The way I see it, online newspapers that feature a comment field, is an obvious threat to free speech practicies, as if imposing this kind of censorship with demanding real names, with a reservation of deleting comments for whatever reason, and presumably cherry picking what articles a reader can comment on.

I bet when the monarch eventually dies in norway, the country will end up being some loony right wing country. These days the police patrol with a gun on their hips and you may find yourself standing in the queue line with an armed policeman in front of you when you buy food. And, the whole lack of housing issue, seem to consist of ever lasting price increases, and apparently speculators are allowed to buy up apartments, with prices rising maybe at much as 25% each year or so.

Not my real name January 9, 2017 11:16 AM

Is obviously not my real name.

I never subscribed to the idea that real names changed behavior. Furthermore, unless you’re going to check my identity papers (comrade) that how do any of these sites know it is my real name in the first instance?

It is a futile exercise.

vas pup January 9, 2017 12:41 PM

Tag: psychology of security

New AI development could be utilized for ‘instant’ security check as well(I guess it was utilized kind of in Israel for airport security already):
http://www.bbc.com/capital/story/20170108-speech-analysis-could-now-land-you-a-promotion

Speech tests are being used by some companies not just for recruiting, but also to assess and train communications skills, judge suitability for promotion, and to gauge employee stress levels. In all cases, nobody — at least, no human — is listening to what you say. But is it truly objective? And what are the risks?
It works like this. Your 15-minute voice recording is analyzed digitally — tone of voice, choice of words, sentence structure — to determine personality traits such as openness to change, enthusiasm, empathy. In a fraction of a second, a software program sums up your character. Charts and diagrams reveal how friendly, status-driven or well organized you are — compared to the recruiter’s ideal profile.
“There is no person in the world who would be able to analyze so many aspects of personality, skills and speech in just 15 minutes,” says Mario Reis, co-founder of Precire Technologies in Aachen, Germany.
The computer decodes your voice file, breaking it down into 500,000 aspects of speech. Your file is then deleted. When used for health applications, it is designed to be anonymous, without an identifying pin number, says Reis.
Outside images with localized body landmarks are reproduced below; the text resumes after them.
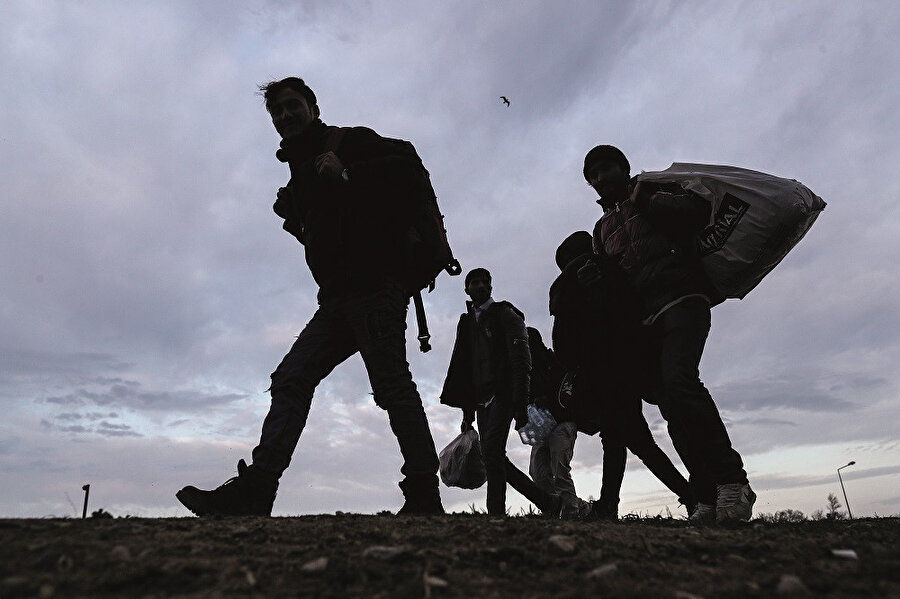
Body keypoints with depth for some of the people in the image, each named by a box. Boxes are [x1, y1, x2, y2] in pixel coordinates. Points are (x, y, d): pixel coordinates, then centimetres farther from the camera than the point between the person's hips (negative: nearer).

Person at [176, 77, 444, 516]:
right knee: (291, 380, -2)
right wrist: (291, 213, 11)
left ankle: (423, 496, -7)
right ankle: (254, 489, -5)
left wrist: (348, 172, -16)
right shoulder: (301, 172, 29)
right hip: (337, 298, 8)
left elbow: (409, 170, -9)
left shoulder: (353, 141, 7)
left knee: (391, 384, -12)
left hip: (375, 286, -8)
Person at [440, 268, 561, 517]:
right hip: (482, 399, 7)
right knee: (494, 459, 3)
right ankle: (546, 501, 16)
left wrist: (520, 404, -18)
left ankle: (496, 513, -16)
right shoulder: (467, 323, 21)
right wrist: (467, 412, 15)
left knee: (491, 450, -21)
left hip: (503, 394, -6)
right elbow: (462, 370, 20)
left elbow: (522, 361, -7)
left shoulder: (505, 314, 3)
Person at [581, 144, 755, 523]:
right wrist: (594, 276, 1)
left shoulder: (654, 188, 13)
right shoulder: (603, 226, 27)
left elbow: (699, 210, -4)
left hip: (681, 297, -6)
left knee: (678, 379, -27)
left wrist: (645, 199, -7)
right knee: (670, 406, -2)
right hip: (645, 318, 6)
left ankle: (730, 479, -18)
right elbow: (608, 277, 23)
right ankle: (709, 496, 1)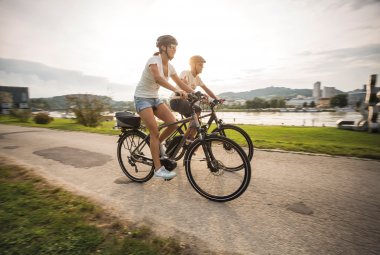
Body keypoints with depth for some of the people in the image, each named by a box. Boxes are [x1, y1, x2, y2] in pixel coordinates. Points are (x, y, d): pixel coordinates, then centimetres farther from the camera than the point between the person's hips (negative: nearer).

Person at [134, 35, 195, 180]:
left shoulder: (169, 66, 5)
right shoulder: (154, 60, -18)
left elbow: (181, 83, 3)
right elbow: (158, 78, -39)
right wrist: (176, 90, -52)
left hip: (155, 98, 7)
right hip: (142, 98, -7)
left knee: (173, 123, -12)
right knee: (155, 132, -14)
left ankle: (157, 144, 15)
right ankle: (158, 169, -5)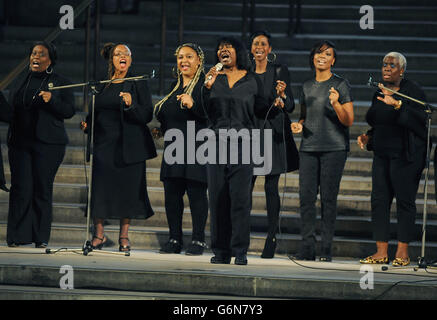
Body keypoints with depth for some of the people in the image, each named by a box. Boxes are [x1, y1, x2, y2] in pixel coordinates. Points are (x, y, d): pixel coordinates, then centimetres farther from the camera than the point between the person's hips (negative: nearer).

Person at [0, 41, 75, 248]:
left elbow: (69, 111, -1)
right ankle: (17, 236, 0)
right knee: (21, 188, -4)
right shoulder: (19, 84, 17)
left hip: (48, 144, -3)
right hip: (20, 143, 3)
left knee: (43, 188, -3)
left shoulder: (60, 83, 6)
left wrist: (52, 100, -16)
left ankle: (41, 238, 2)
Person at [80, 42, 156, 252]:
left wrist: (131, 105, -22)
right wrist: (87, 125, 3)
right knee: (99, 189, -3)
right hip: (103, 144, 3)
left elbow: (147, 116, -5)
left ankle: (124, 236, 6)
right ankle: (99, 234, 7)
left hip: (129, 146, -3)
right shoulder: (101, 85, 12)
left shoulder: (138, 84, 2)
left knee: (128, 189, -2)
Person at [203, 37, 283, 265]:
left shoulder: (252, 80, 7)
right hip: (217, 142, 2)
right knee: (217, 197, 1)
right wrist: (208, 87, -8)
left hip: (242, 143, -2)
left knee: (240, 197, -7)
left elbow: (260, 107, 15)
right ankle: (220, 251, 7)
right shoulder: (214, 77, 11)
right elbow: (207, 111, 5)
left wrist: (275, 104, -4)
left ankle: (240, 251, -3)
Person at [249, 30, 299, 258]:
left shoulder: (279, 71, 0)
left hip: (273, 133, -3)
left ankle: (271, 240, -3)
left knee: (271, 187, -5)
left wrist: (282, 95, -24)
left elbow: (290, 107, -4)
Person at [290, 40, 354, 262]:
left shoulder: (340, 85, 0)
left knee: (329, 198, -6)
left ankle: (326, 250, -2)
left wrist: (336, 104, -21)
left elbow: (349, 121, -4)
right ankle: (307, 249, 2)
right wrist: (298, 125, 5)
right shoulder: (307, 86, 15)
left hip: (334, 148, -4)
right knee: (306, 197, -2)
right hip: (308, 148, 5)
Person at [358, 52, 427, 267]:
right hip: (382, 155, 7)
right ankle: (381, 252, 7)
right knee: (379, 200, 3)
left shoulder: (413, 91, -7)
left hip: (405, 156, -7)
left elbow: (420, 119, -21)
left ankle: (402, 252, 0)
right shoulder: (379, 94, 15)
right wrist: (367, 137, 8)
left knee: (404, 201, -5)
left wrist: (398, 105, -31)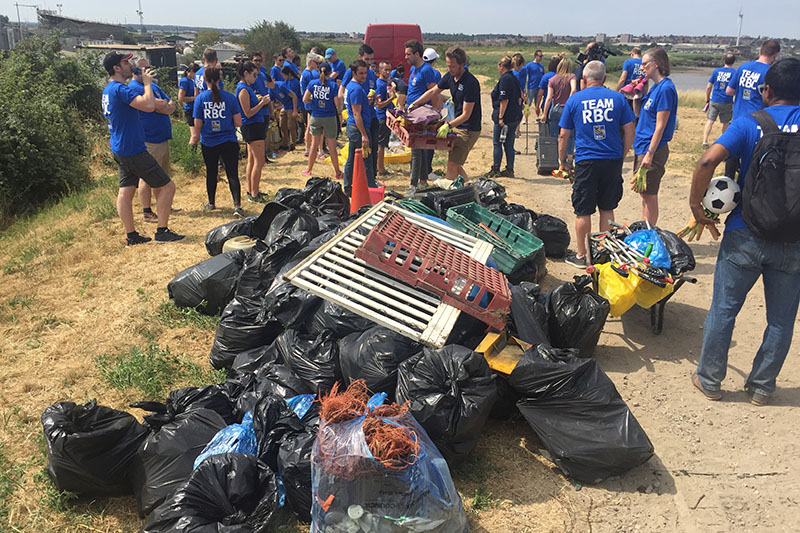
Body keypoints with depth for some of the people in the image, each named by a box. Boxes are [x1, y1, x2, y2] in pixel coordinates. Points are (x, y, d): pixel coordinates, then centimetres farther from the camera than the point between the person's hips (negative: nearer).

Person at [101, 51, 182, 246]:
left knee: (126, 192, 9)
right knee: (167, 186, -4)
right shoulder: (120, 89, -19)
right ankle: (162, 231, -2)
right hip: (133, 150, -11)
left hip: (120, 149, 11)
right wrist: (147, 83, -15)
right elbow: (149, 106, -30)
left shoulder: (108, 90, 14)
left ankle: (131, 235, 14)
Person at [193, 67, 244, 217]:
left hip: (208, 143, 2)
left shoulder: (200, 98, -6)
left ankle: (211, 203, 31)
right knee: (232, 174, -2)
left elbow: (198, 124, -4)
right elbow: (238, 123, -7)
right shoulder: (229, 97, -8)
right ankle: (237, 205, -15)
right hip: (228, 142, -2)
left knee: (211, 173, 17)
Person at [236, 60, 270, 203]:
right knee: (259, 161, -8)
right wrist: (262, 103, -15)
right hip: (252, 127, -10)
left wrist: (260, 100, 8)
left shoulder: (247, 87, 14)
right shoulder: (243, 90, -16)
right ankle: (254, 194, -4)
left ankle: (251, 191, 21)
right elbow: (248, 113, -19)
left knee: (251, 160, 14)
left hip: (254, 126, 10)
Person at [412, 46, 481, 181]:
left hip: (469, 130, -9)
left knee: (452, 165, -11)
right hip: (456, 126, 9)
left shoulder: (471, 83, -22)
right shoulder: (449, 77, 2)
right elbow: (433, 91, 17)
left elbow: (466, 114, -23)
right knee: (454, 164, 13)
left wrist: (449, 125, -33)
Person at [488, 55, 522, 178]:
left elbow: (504, 100, -19)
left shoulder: (504, 78, -13)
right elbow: (519, 98, 18)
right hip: (515, 116, 9)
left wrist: (500, 117, -19)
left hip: (505, 117, -9)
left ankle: (495, 170, 4)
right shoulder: (514, 78, 14)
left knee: (497, 143, 0)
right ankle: (509, 170, 14)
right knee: (509, 144, 12)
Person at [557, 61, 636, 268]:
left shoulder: (574, 99, 0)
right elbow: (629, 132, 4)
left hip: (586, 162, -2)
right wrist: (621, 156, 18)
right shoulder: (617, 98, 3)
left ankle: (582, 255, 14)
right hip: (612, 161, 2)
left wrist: (562, 162, 14)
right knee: (607, 209, 14)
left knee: (583, 212, 6)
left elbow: (563, 136, 3)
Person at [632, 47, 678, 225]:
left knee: (649, 196, -2)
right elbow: (639, 115, 19)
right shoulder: (655, 87, 13)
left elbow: (660, 126, -19)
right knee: (644, 194, 16)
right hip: (641, 147, 10)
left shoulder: (665, 88, -15)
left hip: (653, 150, -10)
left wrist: (650, 153, -22)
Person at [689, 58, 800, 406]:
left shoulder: (749, 123, -7)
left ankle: (709, 380, 22)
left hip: (747, 235, -2)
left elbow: (708, 160, -20)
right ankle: (761, 387, 26)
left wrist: (696, 204, -9)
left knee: (724, 309, 11)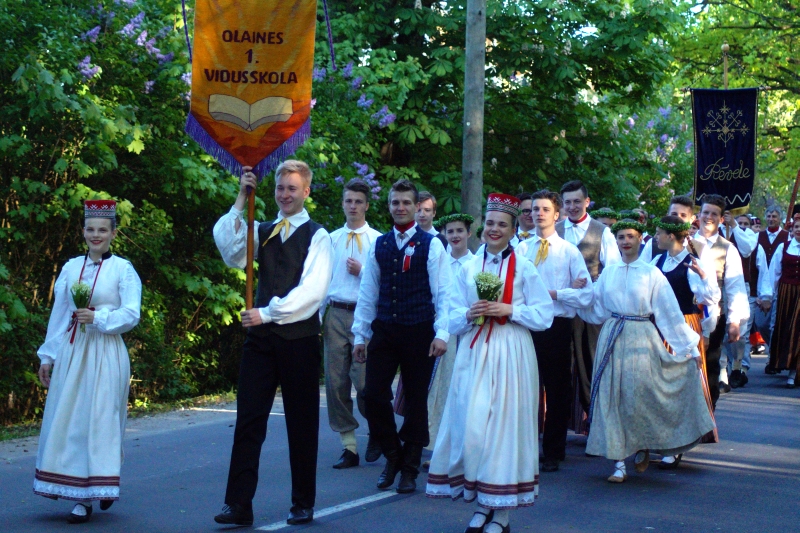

Bernard Marx January 11, 2017 1:56 PM

I, for one, pick my real names from dystopian literature. It is like a sport.

Greetings from the Directorate of Hatcheries and Conditioning.

Dennis March 16, 2017 5:45 AM

The fallacy lies in our intuitive assumption that without anonymity comes immediate accountability and hence an increased social responsibility to be “good” or “better”.

But as one of the mentioned researched states: “on average, people are actually more sensitive to group norms when they are less identifiable to others”.

There’s a valued intrinsic benefit in being a part of something bigger than yourself and contributing to that.

Reddit is a great example of that, even though there are a lot of different communities (subs) members are expected to follow the rules of reddit and of each community. Following the rules is rewarded by the community, and breaking the rules is punishable:

  • directly by other members (by downvotes)
  • by moderators (by temporary and permanent bans)
  • and by reddit admins (by banning and shadow-banning of accounts)

James March 20, 2017 1:55 PM

You hit the nail on the head spot-on Dennis, Reddit is a great example but so is Yoat (reddit alternative) the whole reason it was created was because of the censorship on reddit. People want anonymity and they’re willing to go to extreme lenghts to get it.

Names though, I think we should be able to decide weather or not we use our legal government issued names (the ones our parents gave us) its just online once it’s there, it’s there forever which is why we seek anonymity is because we’d like to voice our thoughts without judgement, everyone is entitled to privacy.

I don’t see no difference between online or offline, if you don’t want to use your real name, then don’t but don’t enable people to force us to. Thanks for sharing Bruce!